- **Travail demandé**:
A. D'après le texte sur les prisons françaises, quel taux d'occupation atteignent désormais les maisons d'arrêt ?
B. Reproduisez fidèlement le passage du texte sur les prisons françaises situé entre « Le taux d’occupation » et « plusieurs pays européens. », bornes comprises.

++++ Extrait du document ++++

Avec 84 447 détenus et 5 761 matelas au sol, les prisons françaises battent un nouveau record.
Les chiffres de juin 2025, publiés par le ministère de la Justice, confirment une tendance alarmante. En un mois, 766 personnes supplémentaires ont été incarcérées. Sur un an, la hausse est de 6 567. Et sur deux, de plus de 10 700. Pour l’Observatoire international des prisons (OIP), cette trajectoire confirme une spirale d’« engrenage destructeur de la prison ».
Le taux d’occupation dans les maisons d’arrêt, où est détenue près de 70 % de la population carcérale, frôle désormais 166 %. En conséquence, 5 761 personnes dorment à même le sol, ce que l’OIP qualifie de « redoublement de l’humiliation de conditions de détention déjà déplorables ».
Pour l’IOIP, ce niveau de surpopulation n’est pas conjoncturel, mais inscrit dans une dynamique de long terme, qui ne montre aucun signe de ralentissement. « Les choses s’aggraveront encore », alerte l’organisation, avançant une projection de 90 000 détenus d’ici la fin 2025, soit au-delà de l’objectif gouvernemental de 87 000 prévu pour 2027.
Cette évolution, souligne l’observatoire se fait « à rebours des recommandations qui, de toute part, plaident en faveur d’une déflation carcérale », en contradiction avec les tendances observées dans plusieurs pays européens.

++++ Données disponibles ++++

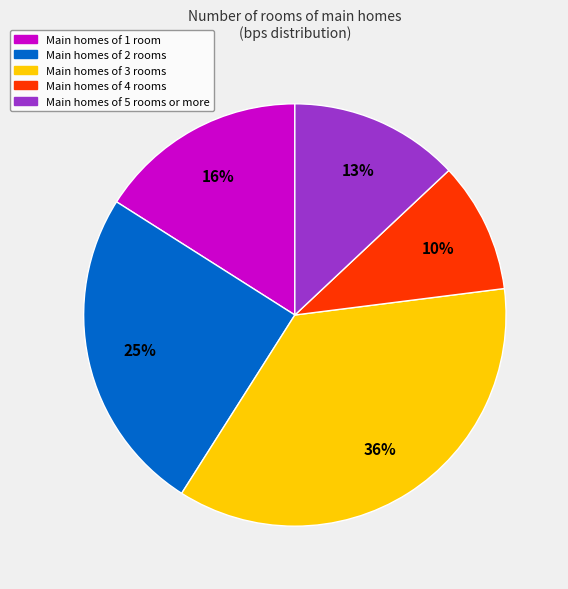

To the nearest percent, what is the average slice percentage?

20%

++++
++++ Données disponibles ++++

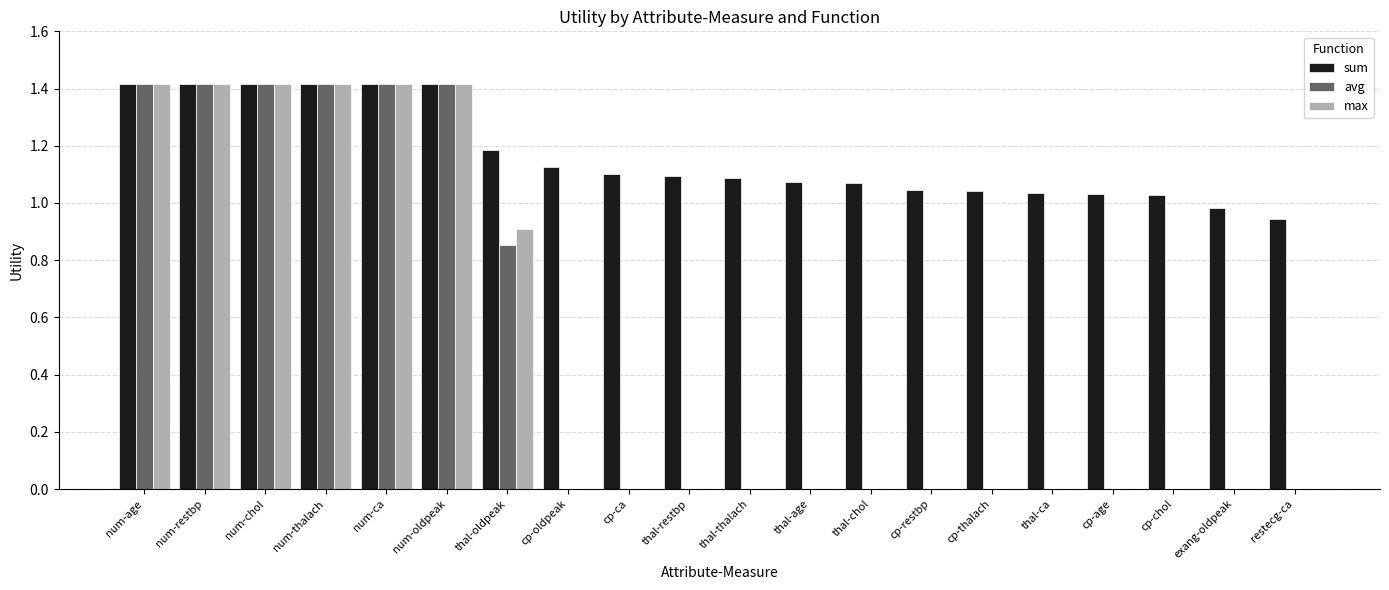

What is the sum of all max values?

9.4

++++

- **Résultats des exercices**:
A. Il frôle désormais 166 %.

B.
Le taux d’occupation dans les maisons d’arrêt, où est détenue près de 70 % de la population carcérale, frôle désormais 166 %. En conséquence, 5 761 personnes dorment à même le sol, ce que l’OIP qualifie de « redoublement de l’humiliation de conditions de détention déjà déplorables ».
Pour l’IOIP, ce niveau de surpopulation n’est pas conjoncturel, mais inscrit dans une dynamique de long terme, qui ne montre aucun signe de ralentissement. « Les choses s’aggraveront encore », alerte l’organisation, avançant une projection de 90 000 détenus d’ici la fin 2025, soit au-delà de l’objectif gouvernemental de 87 000 prévu pour 2027.
Cette évolution, souligne l’observatoire se fait « à rebours des recommandations qui, de toute part, plaident en faveur d’une déflation carcérale », en contradiction avec les tendances observées dans plusieurs pays européens.